Redoubler d'attention

Dans Les chatouilles, lorsque la mère d’Odette annonce que son agresseur va la ramener de ses cours de danse ou qu’il emmène en vacances, l’enfant rechigne, salit ses draps. Un signe parmi d'autres qui doit normalement mettre la puce à l’oreille : "Quand un enfant commet des actes pareils, oui, quelque chose cloche mais souvent on n’y fait pas attention ou on ne veut pas y faire attention tant cela nous semble énorme", remarque auprès de LCI Alex Métayer, coréalisateur. 


Andréa Bescond appelle, elle, à redoubler de vigilance lorsque notamment un "enfant s’enferme dans le mutisme, lorsque d’un seul coup il n’a plus d’ami à l’école, ne travaille plus, refuse de porter des joggings qui s’enlèvent facilement, devient sale sans que l’on sache pourquoi, va être en opposition constante. Bien sûr, cela ne signifie pas qu’il est victime de pédo-criminalité mais ce comportement cache quelque chose et il faut creuser par le dialogue, peut-être à l’aide d’un thérapeute mais il faut se poser la question : quelque chose ne marche pas, ne fonctionne pas. Et l'adulte doit comprendre d’où vient le problème."

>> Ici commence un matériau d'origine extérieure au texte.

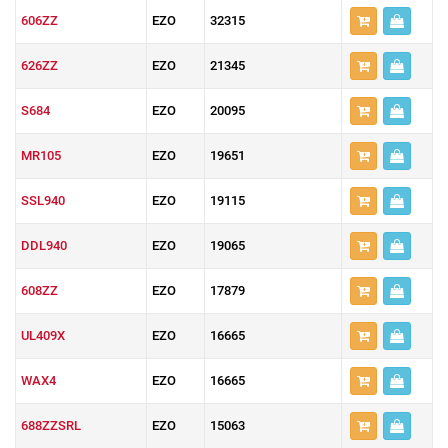
606ZZ
EZO
32315
626ZZ
EZO
21345
S684
EZO
20095
MR105
EZO
19651
SSL940
EZO
19115
DDL940
EZO
19065
608ZZ
EZO
17879
UL409X
EZO
16665
WAX4
EZO
16665
688ZZSRL
EZO
15063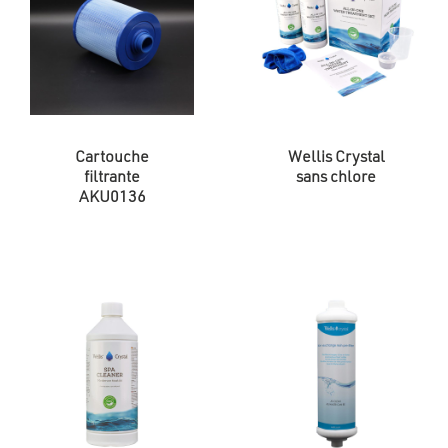
Cartouche
Wellis Crystal
filtrante
sans chlore
AKU0136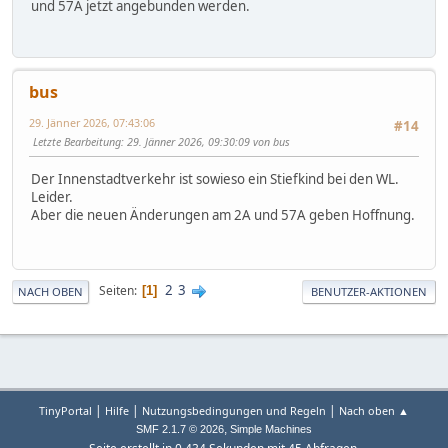
und 57A jetzt angebunden werden.
bus
29. Jänner 2026, 07:43:06
#14
Letzte Bearbeitung
: 29. Jänner 2026, 09:30:09 von bus
Der Innenstadtverkehr ist sowieso ein Stiefkind bei den WL.
Leider.
Aber die neuen Änderungen am 2A und 57A geben Hoffnung.
2
3
Seiten
1
NACH OBEN
BENUTZER-AKTIONEN
|
|
|
TinyPortal
Hilfe
Nutzungsbedingungen und Regeln
Nach oben ▲
,
SMF 2.1.7 © 2026
Simple Machines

Il faut faire intégrer très tôt à l'enfant le fait que ses parties intimes lui appartiennent et que personne n'a le droit d'y toucherAndréa Bescond, réalisatrice des "Chatouilles"

Les deux réalisateurs rappellent que ce "type d’agression sexuelle crée des désordres psychologiques souvent irréparables" : "154.000 enfants sont violés chaque année en France. C’est un fléau terrible et favorisé avec la complicité de chacun. Il faut se rebeller contre l’inaction de la Justice et il faut qu’entre citoyens on en parle et qu’on agisse", assènent-ils de concert dans le dossier de presse. 


Certes, mais comment réussir à préserver l'intégrité physique et psychologique des enfants, comment leur faire comprendre au plus tôt pour éviter un drame ? "Il faut faire intégrer rapidement à l'enfant le fait que ses parties intimes lui appartiennent et que personne n'a le droit d'y toucher, nous assure Andréa Bescond. Il faut aussi lui parler de cette notion d'emprise, dire à un enfant que si un adulte lui fait du mal, cela n'est pas de la faute de l'enfant". De la nécessité donc de rappeler à quel point le rôle des parents est plus que nécessaire dans la prévention contre la prédation.